L'Union européenne n'échappe pas à cette instabilité grandissante qui caractérise le système actuel d'organisation des échanges mondiaux. L'incertitude générée par le Brexit est loin d'être levée en dépit de la conclusion au printemps 2021 de l'Accord de commerce et de coopération. La propension des Britanniques à respecter effectivement leurs engagements - à commencer par le protocole nord-irlandais - demeure très incertaine tant l'actuel gouvernement privilégie l'approche transactionnelle et le rapport de force. La crise sanitaire de Covid-19 est venue confirmer à l'Europe, pauvre en ressources naturelles, les risques de fragilisation de l'ensemble des chaînes de valeur de ses entreprises, en particulier lorsque prolifèrent les mesures de restrictions aux exportations. S'y ajoute désormais une guerre économique et commerciale avec la Russie, riche en matières premières, et dont elle est dépendante sur le plan énergétique.
En l'espace de quelques années, les Européens sont entrés dans une nouvelle ère, qui se caractérise par la possible irruption de considérations d'ordre sécuritaire - liés à des évènements militaires, à des crises sanitaires et climatiques - susceptibles à tout instant de remettre en cause les règles habituelles des échanges internationaux. Dans ce monde plus violent, plus conflictuel, où le respect du droit cède le pas face à une logique de puissance, on comprend la nécessité pour l'Union européenne de repenser en profondeur les outils et les instruments de son action extérieure, en particulier ceux de sa politique commerciale.

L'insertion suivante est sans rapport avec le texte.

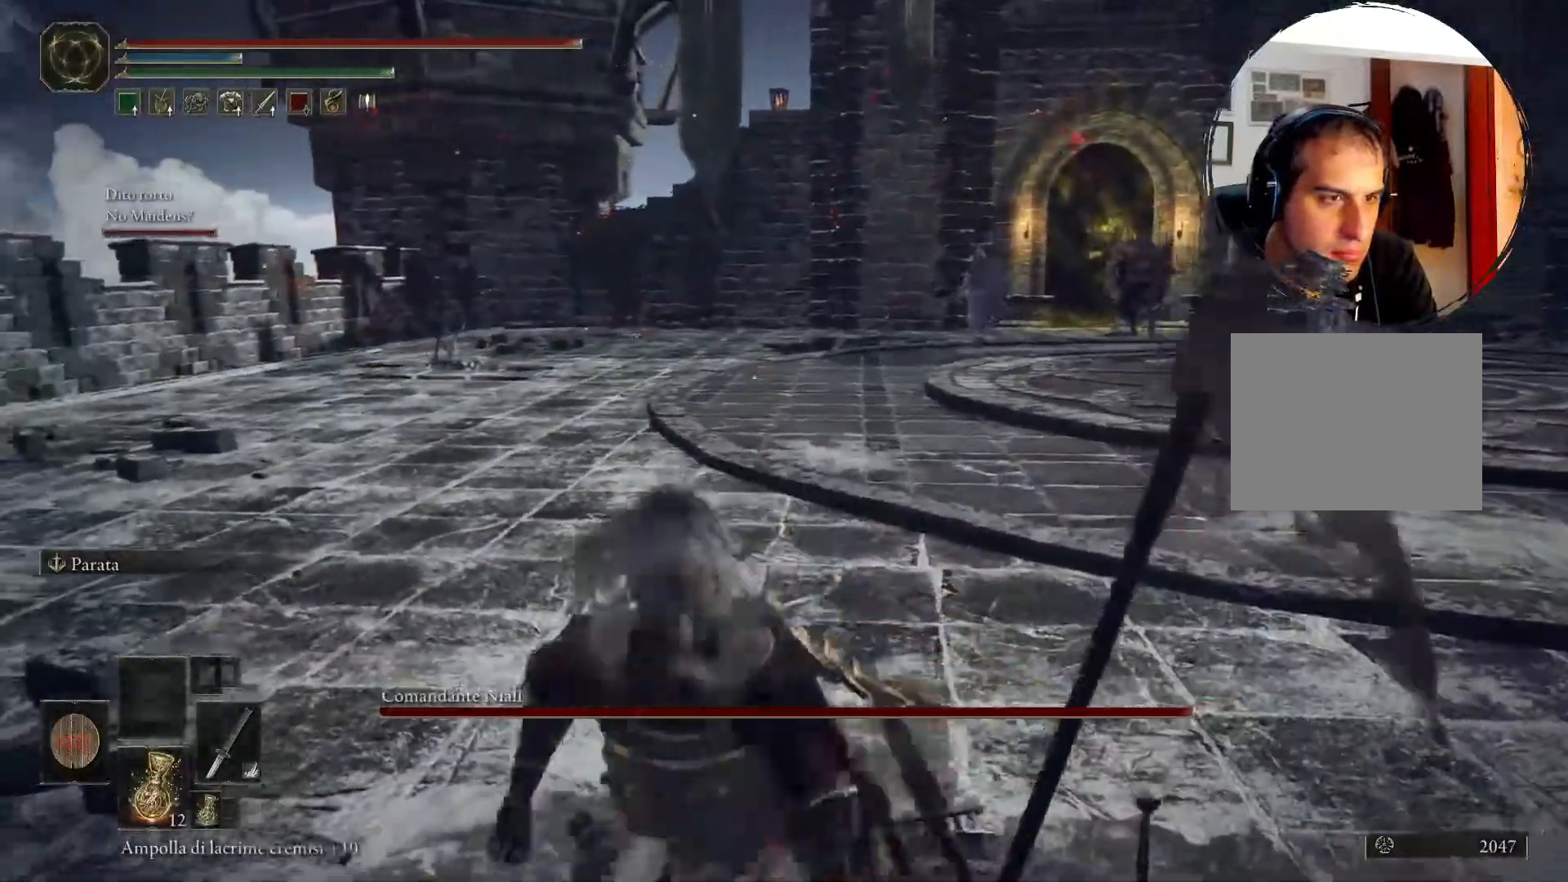
{"buttons": [], "left_stick": "up-left", "right_stick": "right", "events": [[100, "left_stick", "center"], [200, "left_stick", "up-left"], [417, "right_stick", "right"]]}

L'Union européenne a d'ores et déjà acté la nécessité de sécuriser les échanges commerciaux par des règles définies en dehors du cadre de l'OMC. Depuis plus de deux décennies, elle a poursuivi une stratégie de négociation ambitieuse d'accords commerciaux qui, loin de se cantonner à promouvoir la libéralisation des échanges, constituent des objets de régulation à l'européenne des échanges internationaux[10]. Si cette méthode permet dans bien des cas de dépasser les limites du système multilatéral, elle n'en présente pas moins des limites, l'Union européenne ne disposant pas à ce jour d'accords commerciaux globaux avec des acteurs économiques et politiques de premier plan, qu'il s'agisse des États-Unis, de l'Inde, du Brésil de la Russie ou de la Chine. Du reste, en dépit de son poids commercial, elle n'est pas toujours en mesure d'imposer dans les négociations ses desiderata à ses partenaires conventionnels et doit se résoudre à certains compromis[11].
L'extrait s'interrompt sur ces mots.